» EXCERPT:
▼
Legault asks Quebec police to support candidates after death threats, violent incidents

The Coalition Avenir Québec leader spoke at a campaign stop in Trois-Rivières Thursday morning following recent violent incidents involving two Liberal candidates, as well as recent threats against Conservative party volunteers.

Liberal candidate received death threats, another's office was vandalized

Quebec Liberal candidate Marwah Rizqy, right, says she almost decided to stop campaigning after receiving death threats last week. (Jacques Boissinot/The Canadian Press)

Faced with an increase in violent threats, incumbent Premier François Legault has asked Quebec's provincial police to make themselves available to candidates who feel unsafe during the election campaign. 

The Coalition Avenir Québec (CAQ) leader spoke at a campaign stop in Trois-Rivières Thursday morning, following recent violent incidents involving two Liberal candidates, as well as threats against Conservative party volunteers.

"What I'm saying is be careful. If you have some fears, call the [Sûreté du Québec]. Discuss with the SQ and I hope the SQ will be able to find solutions where people don't have to stay home," he said.

Marwah Rizqy, the Quebec Liberal Party candidate who is running for re-election in Montreal's Saint-Laurent riding, said she's already had to think twice about whether to continue campaigning.

Speaking on Wednesday, Rizqy described how a man called her local police station last week and told them to go to her street, saying they would find her dead body there. Police told her not to leave her house.

"I was really scared ... I was in my bathroom and my knees started shaking," she said.

Premier François Legault is asking all Quebecers 'not to stir up anger' and the Sûreté du Québec (SQ) to be available to candidates who feel threatened. (CBC)

Rizqy, who is eight months pregnant, said the harassment began on Aug. 19, when the man posted a threat on her Facebook page. She called police, but the threats only escalated. 

Rizqy said the man then called her colleague, Liberal candidate Enrico Ciccone, telling him she was dead.

The man from Sorel-Tracey, Que., was arrested last Thursday and appeared in court Friday. He is accused of criminal harassment and making harassing calls.

He was then released with conditions, including to not contact or approach Rizqy. 

"At some point I'm like, I don't know if I want to keep going," she said. 

On Thursday, Rizqy urged the National Assembly of Quebec to set up a "panic button" to ensure the safety of elected officials on the campaign trail.
▲
» SET TASKS:
1) Reproduce everything in the article on threats against Quebec candidates from "Rizqy, who is" down to "threats only escalated.".
2) Using the article on threats against Quebec candidates, say whether each statement agrees with it, answering yes or no and quoting the deciding words: (a) The man accused of threatening Rizqy was arrested and then appeared in court. (b) The harassment of Rizqy started with a phone call to her local police station. (c) Rizqy called on the National Assembly of Quebec to set up a "panic button" for elected officials.

» DATA ROWS:
▼
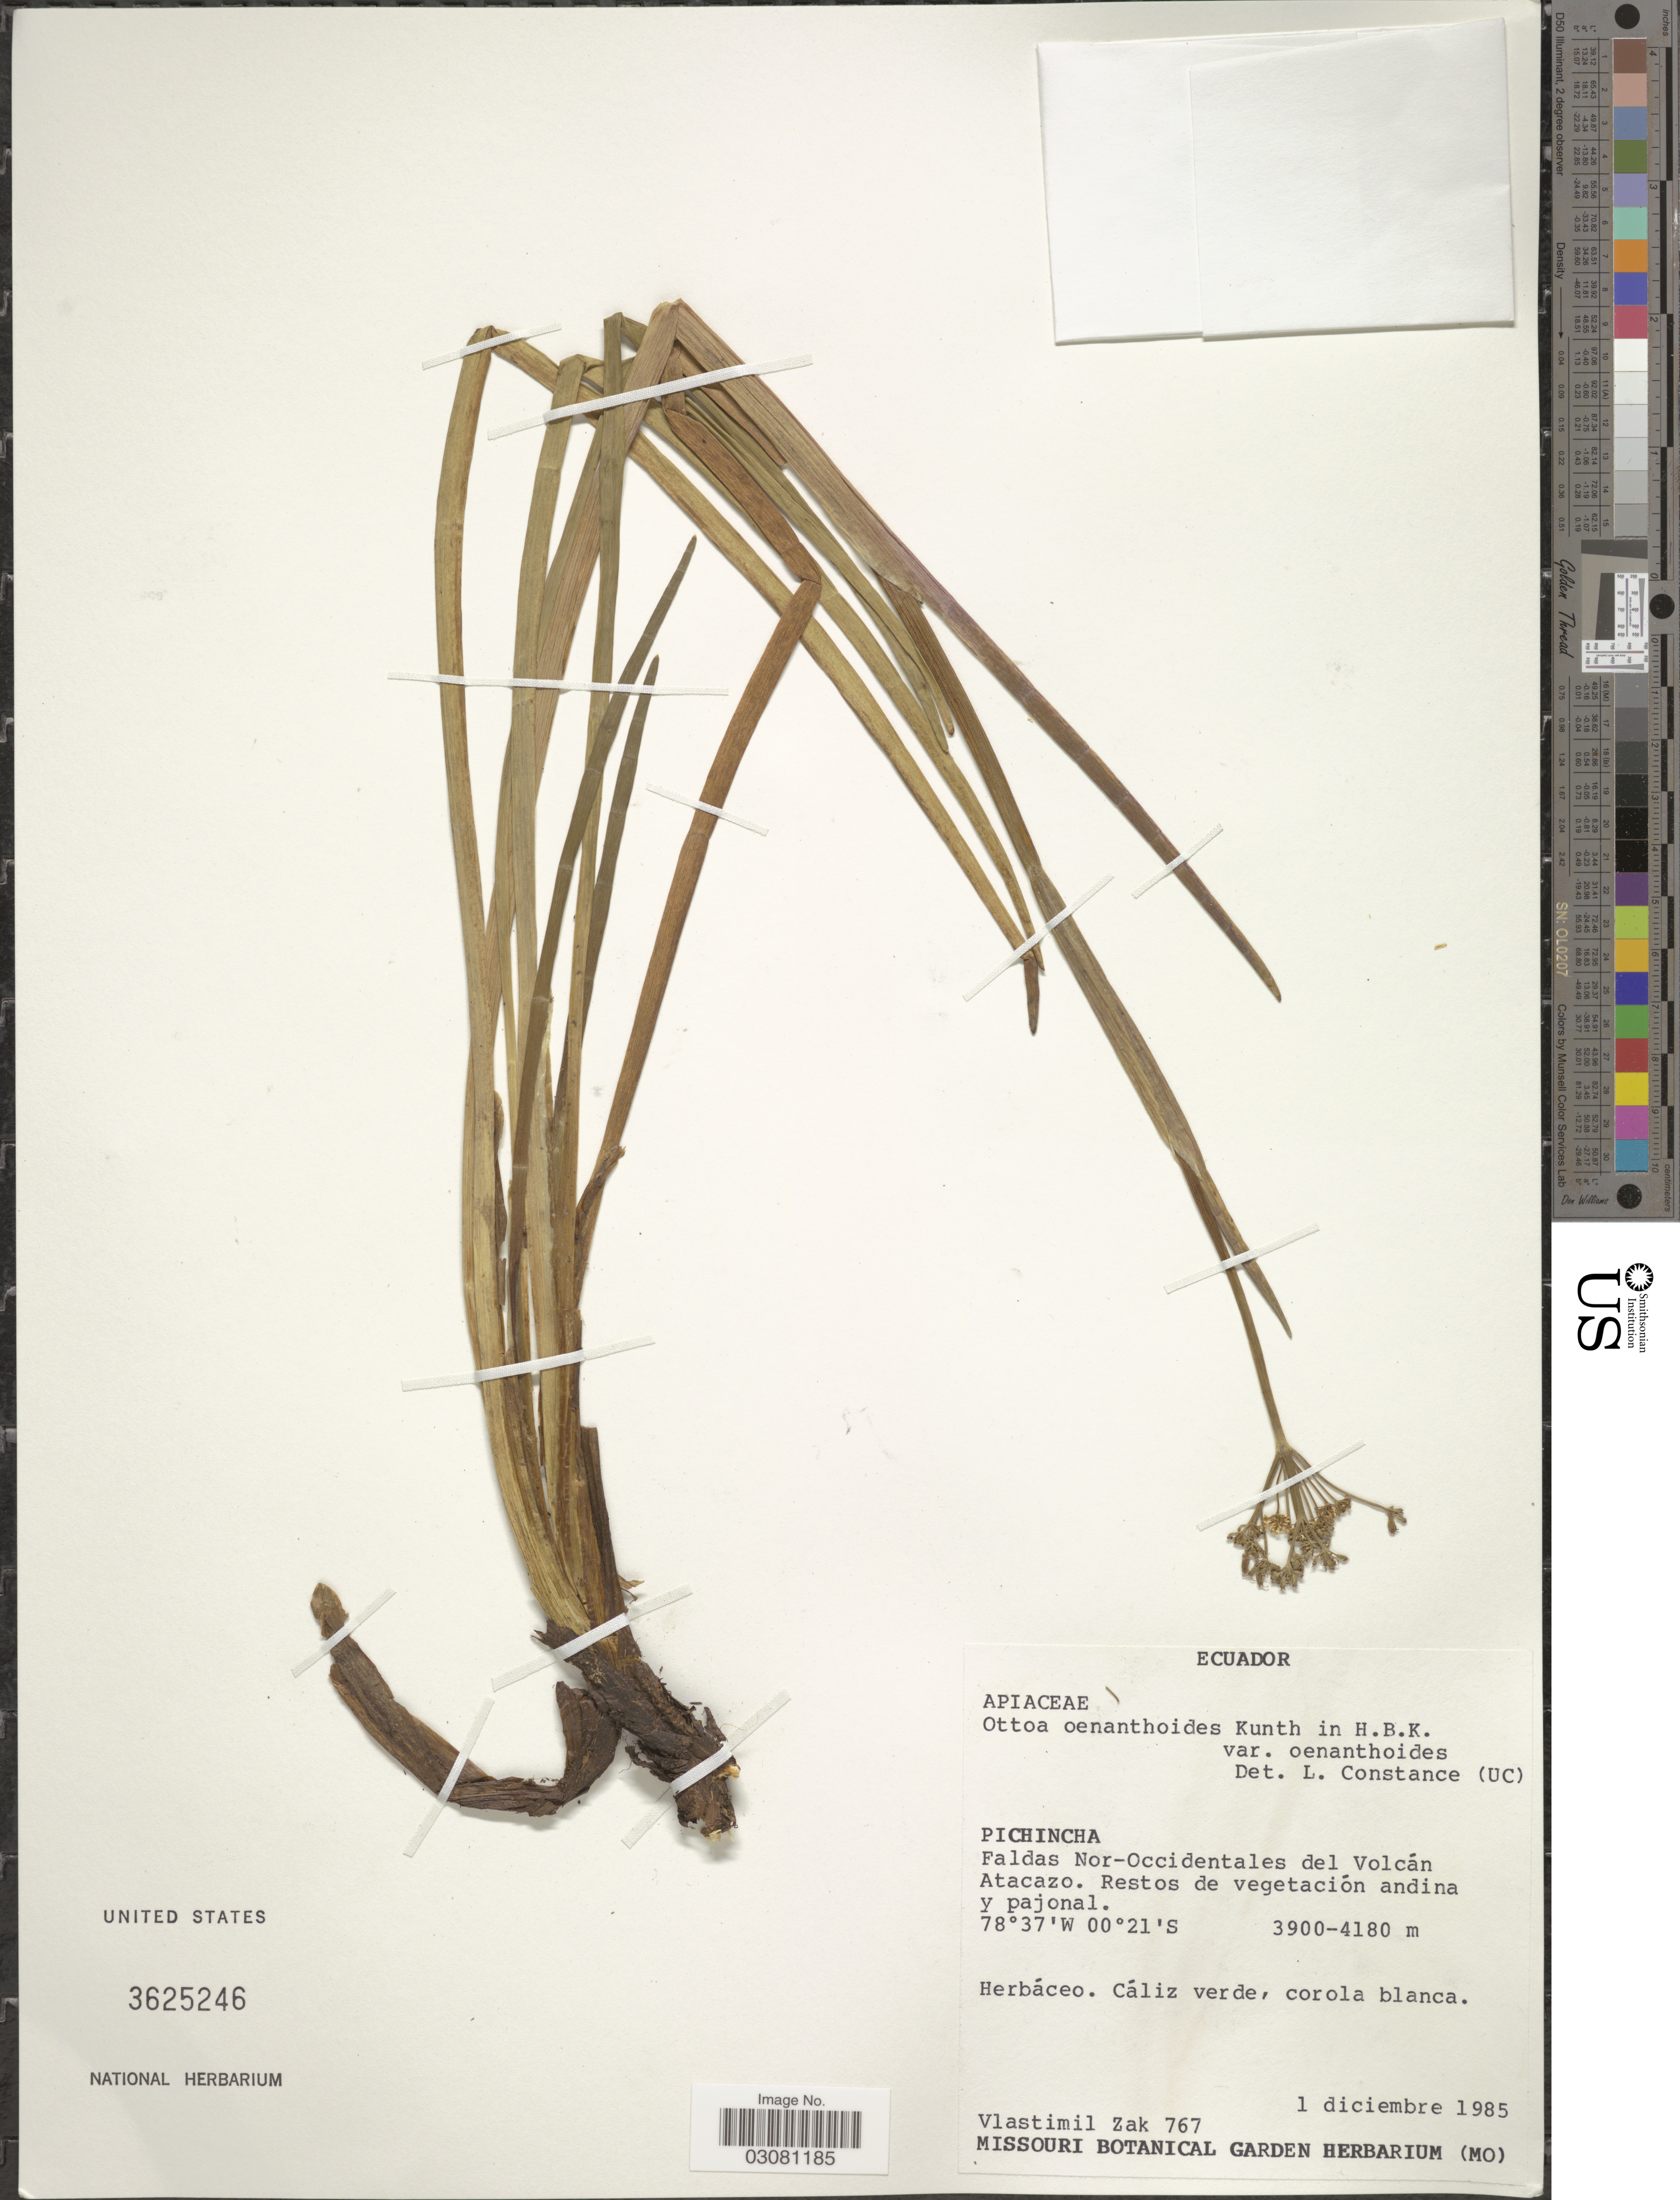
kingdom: Plantae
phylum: Tracheophyta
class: Magnoliopsida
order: Apiales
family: Apiaceae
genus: Ottoa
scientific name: Ottoa oenanthoides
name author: Kunth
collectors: V. Zak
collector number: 767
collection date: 1985-12-01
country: Ecuador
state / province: Pichincha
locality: Faldas Nor-Occidentales del Volcán Atacazo.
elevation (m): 3900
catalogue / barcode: US 3625246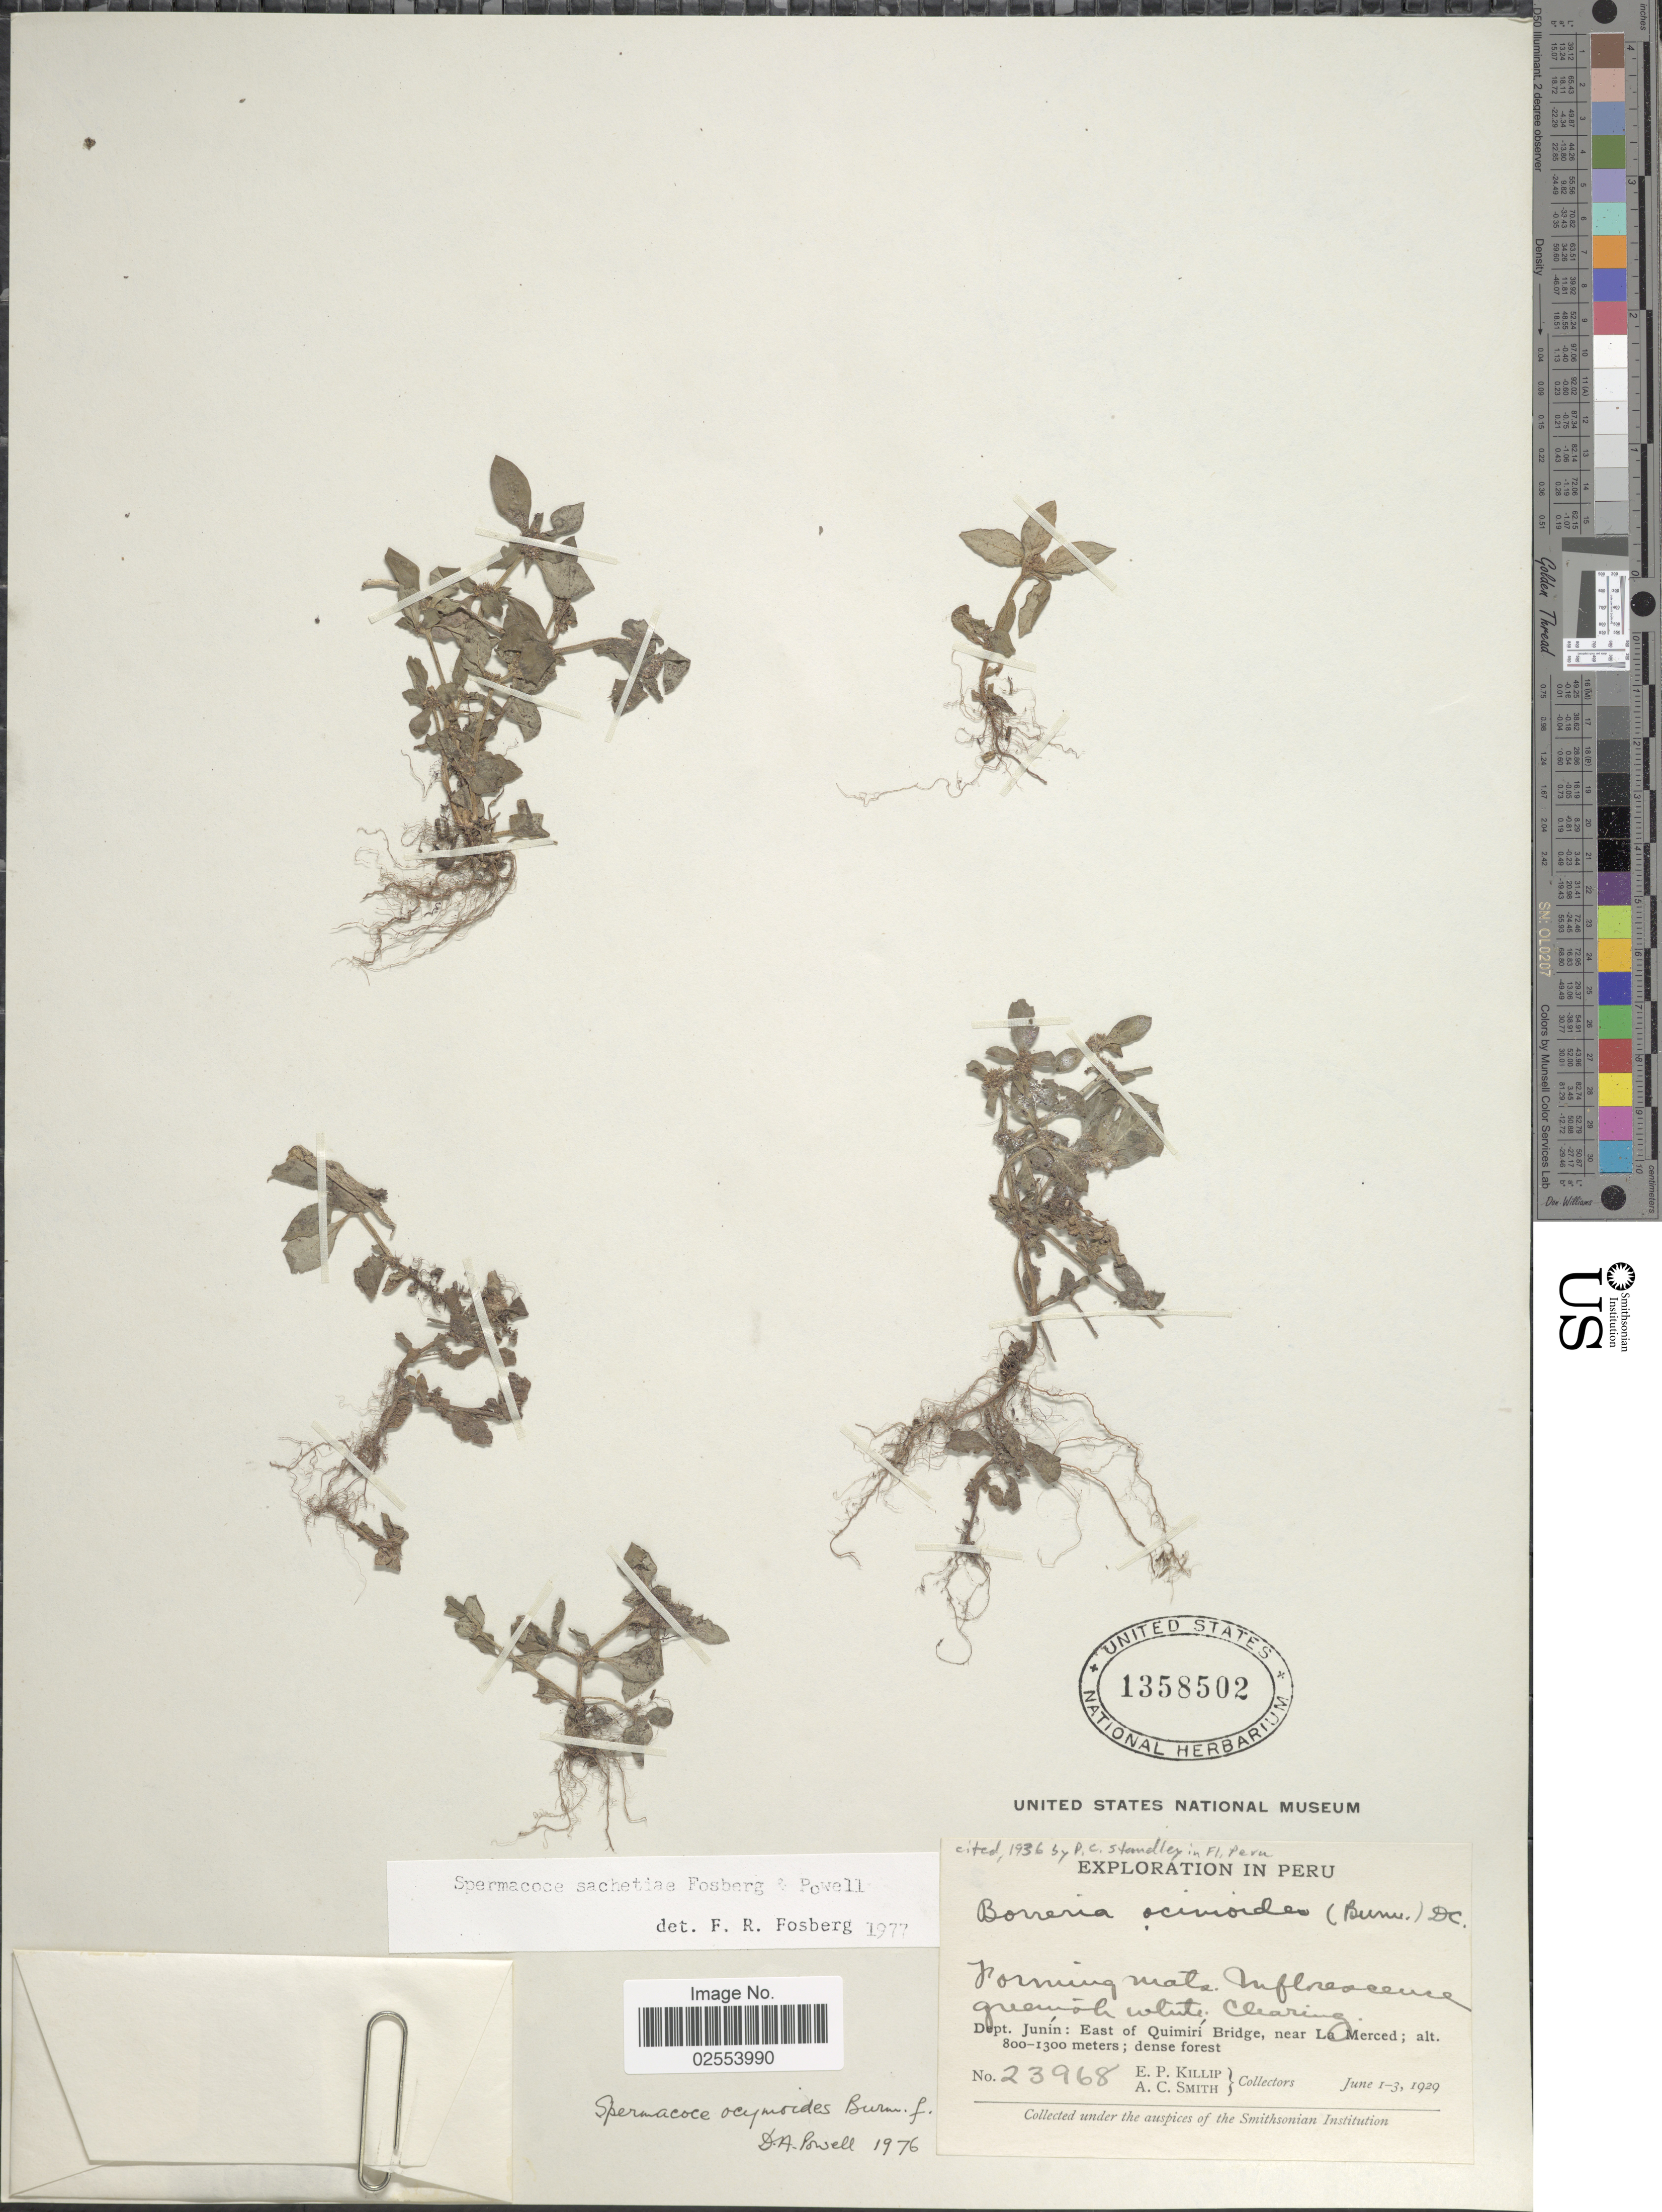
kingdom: Plantae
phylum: Tracheophyta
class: Magnoliopsida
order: Gentianales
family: Rubiaceae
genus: Spermacoce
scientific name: Spermacoce mauritiana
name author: Gideon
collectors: E. P. Killip & A. C. Smith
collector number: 23968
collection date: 1929-06-01/1929-06-03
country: Peru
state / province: Junín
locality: East of Quimiri Bridge, near La Merced.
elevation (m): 800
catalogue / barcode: US 1358502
▲
» ANSWERS FOR THIS EXERCISE:
1)
Rizqy, who is eight months pregnant, said the harassment began on Aug. 19, when the man posted a threat on her Facebook page. She called police, but the threats only escalated.

2)
(a) Yes: "was arrested last Thursday and appeared in court Friday."
(b) No: "the harassment began on Aug. 19, when the man posted a threat on her Facebook page."
(c) Yes: "Rizqy urged the National Assembly of Quebec to set up a "panic button" to ensure the safety of elected officials on the campaign trail."